Bryce Canyon is a sprawling National Park in southern Utah featuring unique rock formations called Hoodoos and a beautiful ombre of red, orange, and white panoramic views. The park itself is actually a collection of naturally occurring amphitheaters with the highest rim sitting at 9,105 feet and the lowest point at 6,620 feet, resulting in a change in elevation of 2,485 feet.

bryce canyon utah

Because the elevation is higher, Bryce Canyon National Park stays much cooler than nearby Zion and Grand Canyon National Parks, so it’s still nice to visit even in the hottest months.

 

The park boasts trails of all levels, from easy to strenuous, and also accommodates backcountry camping for those seeking a bit more adventure. There are tons of choices if you’re planning to hike in Bryce Canyon.

 

Queens Garden Trail

The Queens Garden trail is only 1.8 miles long but goes right into the canyon and offers a great option for grandparents and kids alike, or, if you only have a short amount of time to see the sights.
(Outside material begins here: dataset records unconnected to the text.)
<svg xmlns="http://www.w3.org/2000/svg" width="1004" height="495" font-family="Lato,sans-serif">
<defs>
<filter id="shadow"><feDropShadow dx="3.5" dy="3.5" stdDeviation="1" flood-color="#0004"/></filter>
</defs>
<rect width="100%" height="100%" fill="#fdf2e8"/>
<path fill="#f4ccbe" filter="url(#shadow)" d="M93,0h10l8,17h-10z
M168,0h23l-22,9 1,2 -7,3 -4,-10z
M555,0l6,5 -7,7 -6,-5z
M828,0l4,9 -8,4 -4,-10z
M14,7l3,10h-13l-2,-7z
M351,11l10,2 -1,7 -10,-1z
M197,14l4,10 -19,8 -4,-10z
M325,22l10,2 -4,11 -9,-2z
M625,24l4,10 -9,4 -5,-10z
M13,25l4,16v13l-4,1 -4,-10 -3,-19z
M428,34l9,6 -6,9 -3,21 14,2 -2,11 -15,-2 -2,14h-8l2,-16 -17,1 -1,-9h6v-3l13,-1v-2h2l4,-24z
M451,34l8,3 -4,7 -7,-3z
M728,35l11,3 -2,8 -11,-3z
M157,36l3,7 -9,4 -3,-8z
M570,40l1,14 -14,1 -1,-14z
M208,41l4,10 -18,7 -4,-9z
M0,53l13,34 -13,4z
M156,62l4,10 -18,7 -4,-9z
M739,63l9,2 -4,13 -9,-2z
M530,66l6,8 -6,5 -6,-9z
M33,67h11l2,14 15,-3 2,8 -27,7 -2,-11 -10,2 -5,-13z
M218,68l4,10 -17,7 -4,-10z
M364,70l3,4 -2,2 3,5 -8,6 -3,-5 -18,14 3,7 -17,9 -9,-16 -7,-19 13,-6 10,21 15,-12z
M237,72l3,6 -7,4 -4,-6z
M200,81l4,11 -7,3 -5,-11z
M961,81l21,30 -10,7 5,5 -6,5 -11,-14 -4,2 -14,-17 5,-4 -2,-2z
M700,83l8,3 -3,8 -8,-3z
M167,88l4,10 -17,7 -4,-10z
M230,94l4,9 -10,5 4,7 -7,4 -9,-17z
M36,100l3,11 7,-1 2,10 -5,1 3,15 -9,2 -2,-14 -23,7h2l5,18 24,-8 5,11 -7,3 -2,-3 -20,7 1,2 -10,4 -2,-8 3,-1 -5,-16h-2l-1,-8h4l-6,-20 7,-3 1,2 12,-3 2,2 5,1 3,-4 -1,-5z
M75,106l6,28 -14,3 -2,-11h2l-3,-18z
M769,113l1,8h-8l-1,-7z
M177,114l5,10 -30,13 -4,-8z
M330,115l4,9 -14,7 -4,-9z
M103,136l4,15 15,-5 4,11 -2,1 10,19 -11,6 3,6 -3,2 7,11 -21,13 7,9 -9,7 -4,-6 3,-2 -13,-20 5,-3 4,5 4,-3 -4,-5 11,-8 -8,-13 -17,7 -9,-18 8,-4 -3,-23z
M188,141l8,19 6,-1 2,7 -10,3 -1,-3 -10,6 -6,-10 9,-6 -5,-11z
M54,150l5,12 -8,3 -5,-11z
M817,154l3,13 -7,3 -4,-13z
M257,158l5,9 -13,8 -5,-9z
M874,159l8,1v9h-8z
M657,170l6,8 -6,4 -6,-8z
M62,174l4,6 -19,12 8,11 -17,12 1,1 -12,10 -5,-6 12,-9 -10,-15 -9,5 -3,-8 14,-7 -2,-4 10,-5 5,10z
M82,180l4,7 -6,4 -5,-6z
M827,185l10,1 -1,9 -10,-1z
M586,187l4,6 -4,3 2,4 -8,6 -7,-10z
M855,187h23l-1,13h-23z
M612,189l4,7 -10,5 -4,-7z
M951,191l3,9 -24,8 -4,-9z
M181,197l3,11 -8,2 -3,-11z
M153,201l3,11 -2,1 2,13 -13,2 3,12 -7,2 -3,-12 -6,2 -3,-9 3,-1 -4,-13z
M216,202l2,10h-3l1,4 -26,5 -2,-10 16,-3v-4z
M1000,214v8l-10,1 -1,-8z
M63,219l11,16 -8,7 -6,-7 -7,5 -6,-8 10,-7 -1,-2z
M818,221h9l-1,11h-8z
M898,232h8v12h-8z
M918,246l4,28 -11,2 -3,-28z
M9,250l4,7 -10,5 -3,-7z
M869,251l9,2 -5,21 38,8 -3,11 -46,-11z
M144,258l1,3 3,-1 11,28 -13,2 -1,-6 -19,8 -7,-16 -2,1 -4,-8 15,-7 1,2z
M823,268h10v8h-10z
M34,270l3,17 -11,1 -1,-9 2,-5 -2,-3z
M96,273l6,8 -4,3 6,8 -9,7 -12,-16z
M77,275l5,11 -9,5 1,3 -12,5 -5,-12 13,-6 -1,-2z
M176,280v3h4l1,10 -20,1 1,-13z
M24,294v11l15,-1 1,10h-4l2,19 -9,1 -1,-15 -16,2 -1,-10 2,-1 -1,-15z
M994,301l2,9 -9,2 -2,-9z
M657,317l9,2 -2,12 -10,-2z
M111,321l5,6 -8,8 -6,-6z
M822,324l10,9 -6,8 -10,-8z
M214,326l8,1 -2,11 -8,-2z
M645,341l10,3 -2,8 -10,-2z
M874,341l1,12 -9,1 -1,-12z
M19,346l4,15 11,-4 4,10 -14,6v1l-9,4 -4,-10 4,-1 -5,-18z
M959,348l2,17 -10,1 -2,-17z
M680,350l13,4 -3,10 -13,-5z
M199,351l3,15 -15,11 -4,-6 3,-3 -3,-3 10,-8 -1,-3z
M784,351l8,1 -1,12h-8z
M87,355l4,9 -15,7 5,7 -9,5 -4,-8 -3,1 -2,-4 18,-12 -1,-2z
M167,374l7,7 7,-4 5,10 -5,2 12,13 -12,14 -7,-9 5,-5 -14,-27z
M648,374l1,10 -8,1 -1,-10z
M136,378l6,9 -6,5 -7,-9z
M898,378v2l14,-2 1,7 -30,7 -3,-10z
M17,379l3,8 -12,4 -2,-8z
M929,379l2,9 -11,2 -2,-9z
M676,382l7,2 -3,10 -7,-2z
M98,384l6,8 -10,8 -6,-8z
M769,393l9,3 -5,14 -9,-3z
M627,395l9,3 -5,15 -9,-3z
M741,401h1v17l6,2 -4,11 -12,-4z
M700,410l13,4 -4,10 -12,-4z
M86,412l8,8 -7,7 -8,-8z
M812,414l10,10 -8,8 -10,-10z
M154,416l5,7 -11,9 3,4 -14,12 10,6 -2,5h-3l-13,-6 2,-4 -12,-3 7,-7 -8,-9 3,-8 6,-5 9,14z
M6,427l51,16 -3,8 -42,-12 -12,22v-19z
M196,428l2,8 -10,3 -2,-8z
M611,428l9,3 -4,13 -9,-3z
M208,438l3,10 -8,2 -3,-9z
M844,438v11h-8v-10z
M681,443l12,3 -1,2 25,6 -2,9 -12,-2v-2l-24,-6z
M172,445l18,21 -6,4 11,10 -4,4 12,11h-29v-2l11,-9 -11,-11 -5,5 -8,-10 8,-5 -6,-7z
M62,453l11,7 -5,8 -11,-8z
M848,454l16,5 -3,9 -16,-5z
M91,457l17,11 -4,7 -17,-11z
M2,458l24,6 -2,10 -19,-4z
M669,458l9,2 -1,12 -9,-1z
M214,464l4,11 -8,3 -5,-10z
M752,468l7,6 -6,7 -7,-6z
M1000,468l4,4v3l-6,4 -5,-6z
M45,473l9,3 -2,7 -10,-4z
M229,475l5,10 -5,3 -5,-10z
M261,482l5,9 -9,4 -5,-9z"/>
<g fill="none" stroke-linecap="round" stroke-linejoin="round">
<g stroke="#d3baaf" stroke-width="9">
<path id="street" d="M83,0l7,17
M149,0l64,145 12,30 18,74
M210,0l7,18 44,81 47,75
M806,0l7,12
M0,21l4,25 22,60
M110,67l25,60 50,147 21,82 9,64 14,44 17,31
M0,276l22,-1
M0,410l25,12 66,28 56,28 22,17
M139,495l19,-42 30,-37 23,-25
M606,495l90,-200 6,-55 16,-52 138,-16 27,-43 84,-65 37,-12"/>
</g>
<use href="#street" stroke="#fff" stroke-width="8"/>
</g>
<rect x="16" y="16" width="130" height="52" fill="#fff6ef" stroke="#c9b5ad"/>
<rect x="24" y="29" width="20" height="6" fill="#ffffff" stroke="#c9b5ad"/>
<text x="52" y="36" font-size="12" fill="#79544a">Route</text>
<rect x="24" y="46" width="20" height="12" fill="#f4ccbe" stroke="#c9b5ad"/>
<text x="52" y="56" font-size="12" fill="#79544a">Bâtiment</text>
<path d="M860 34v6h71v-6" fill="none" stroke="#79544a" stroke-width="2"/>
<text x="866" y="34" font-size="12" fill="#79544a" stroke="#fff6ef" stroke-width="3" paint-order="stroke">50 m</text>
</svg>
Use your imagination and you might even spot Queen Victoria at the end of a short spur trail.

Queens Garden Trail at sunrise

Queens Garden Trail at sunrise

Rim Trail

A longer but still easy trail is the Rim Trail, taking you the full 11 miles around the rim of the canyon and visiting the four main viewpoints, including Sunset Point, where you’ll get the best vista for observing sunset. The trail is paved and fairly level the whole way around.

View from Rim Trail Bryce Canyon

View from Rim Trail

Navajo Trail

A slightly more difficult and popular trail is the Navajo Trail. The loop begins at Sunset Point and takes you down into the main amphitheater through a slot canyon, where you can see Douglas Fir trees reaching high into the sky. The trail is short at only 1.3 miles round trip but you’ll want good closed-toed shoes to make the trip.

navajo trail bryce canyon

Navajo Trail loop

Fairyland Loop

If you have all day to spend hiking and are ready to dive in head first, the Fairyland Loop is a great trail to take you all through the park and offers the most diverse landscapes and vistas. It’s a fairly long trail at 8 miles and has multiple elevation changes. Plan on 4-5 hours on this hike, take plenty of water, and watch out for snakes!

Tower Bridge on the Fairyland Loop Trail

Tower Bridge on the Fairyland Loop Trail

Camping

Backcountry camping is also allowed in the park, if you’re looking for a more off the beaten trail experience and an incredible view of the night skies. There are 8 campsites on the Under the Rim Trail and 4 on the Riggs Spring Loop trail. Backcountry camping is $5 per person and requires a permit.

Camping at Bryce Canyon National Park

Camping at Bryce Canyon National Park

As with all hiking experiences, safety should be your number one concern. Make sure to wear sturdy shoes, like hiking boots or tennis shoes that have thick soles and come up above your ankles. Carry at least one liter of water per person for every 3 hours of hiking, and always purify water found in the backcountry. Bring snacks as well, like protein bars or trail mix to keep you energized throughout the day.

Stargazing from Bryce Canyon National Park

Stargazing from Bryce Canyon National Park

Be sure not to miss the Astronomy Festival if you’re in the area, as you’re able to gaze on some of the darkest night skies in the country from a well-equipped telescope field.

If you have some time to explore the southwest, don’t miss Bryce Canyon National Park. The vibrant colors and endless vistas makes for a completely unique experience you’ll always remember.